Restrooms Equal Stress
One – I hate running into coworkers in the bathroom. Honestly, there is not a more awkward feeling to be had. There she is, your boss- standing at the sink fixing her hair/washing her hands/adjusting her pantyhose when you walk in. If you’re me, you momentarily freeze. And a couple of thoughts run into your head. Should you say hi? Start a conversation? Actually enter the stall and PEE? Should you pretend you just need to wash your hands? What is the appropriate thing to do?
Two- I suffer from stage fright. I don’t know why, but if I’m in the restroom and someone comes in – forget it. I’m not peeing. I can’t. It’s not that I don’t want to, because lets be honest – there are times when I really, REALLY need to pee. But if I hear the door open, and the shoes clickety clacking on the floor – I can’t go. This can be rather awkward because one of two things will happen. I will sit in the stall in pure silence waiting until that person leaves. Depending on what’s going on in the stall next to me, this could take awhile. And I worry that the other person is wondering if I’m dead in the stall. The other thing that could occur is that I’ll roll my eyes, give up and leave. That’s right, I’ll get up and go. Even if I have to pee baaad…if someone comes in, I’ve been known to just give up. There are even times when I’ve walked into a restroom, noticed other people in a stall and I’ve done the “Just need to wash my hands” bit and left. I can’t do it. In fact, at places where the toilet and sink are in the same room, I’ll turn on the water to drown out the sound of peeing. I can’t help it.

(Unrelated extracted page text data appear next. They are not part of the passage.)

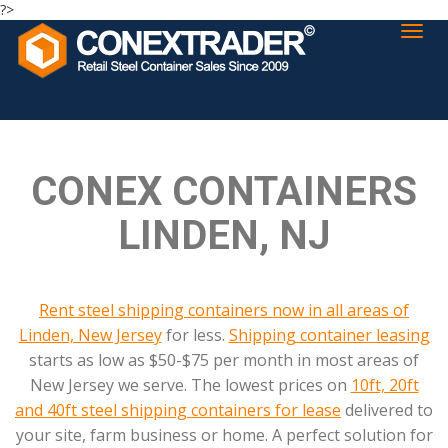
?>
CONEX CONTAINERS
LINDEN, NJ
Rent steel shipping containers now in all areas of
Linden, New Jersey
for less.
Shipping container leasing
starts as low as $50-$75 per month in most areas of
New Jersey we serve. The lowest prices on
10ft, 20ft
and 40ft steel shipping containers for lease
delivered to
your site, farm business or home. A perfect solution for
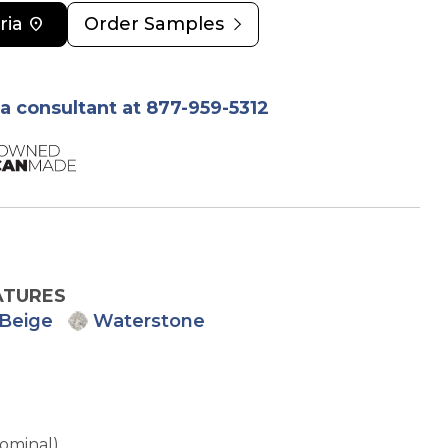
chevron_right
ria
location_on
Order Samples
ia consultant at 877-959-5312
ATURES
Beige
Waterstone
Nominal)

There are weird things that happen in restrooms. Today I was in a stall; silently waiting for the person next to me to just finish and leave so I could pee when I realized the person next to me kept flushing her toilet. She sat down, flushed. Sat some more, flushed. The entire time she sat there, she kept flushing. I had never witnessed the consta-flush like this before. I was intrigued, and totally annoyed. Finally she left and I could pee in private.

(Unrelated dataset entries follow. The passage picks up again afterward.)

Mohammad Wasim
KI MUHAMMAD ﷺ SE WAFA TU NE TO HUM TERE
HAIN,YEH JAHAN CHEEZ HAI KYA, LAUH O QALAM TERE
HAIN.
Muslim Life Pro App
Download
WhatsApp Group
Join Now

And the absolute worst thing has to be the person who comes in while you’re in the restroom begins to carry on a conversation with you while you pee. I don’t know HOW people do this. How do you sit down on a toilet and strike up a friendly conversation through a metal stall wall/door? I can’t do it. If you and I ever meet up in a restroom – just don’t talk to me. Ok?
I applaud men for being able to pee, standing up, pants unzipped, next to one another. My bladder would surely explode before I could ever partake in such a thing. I salute you.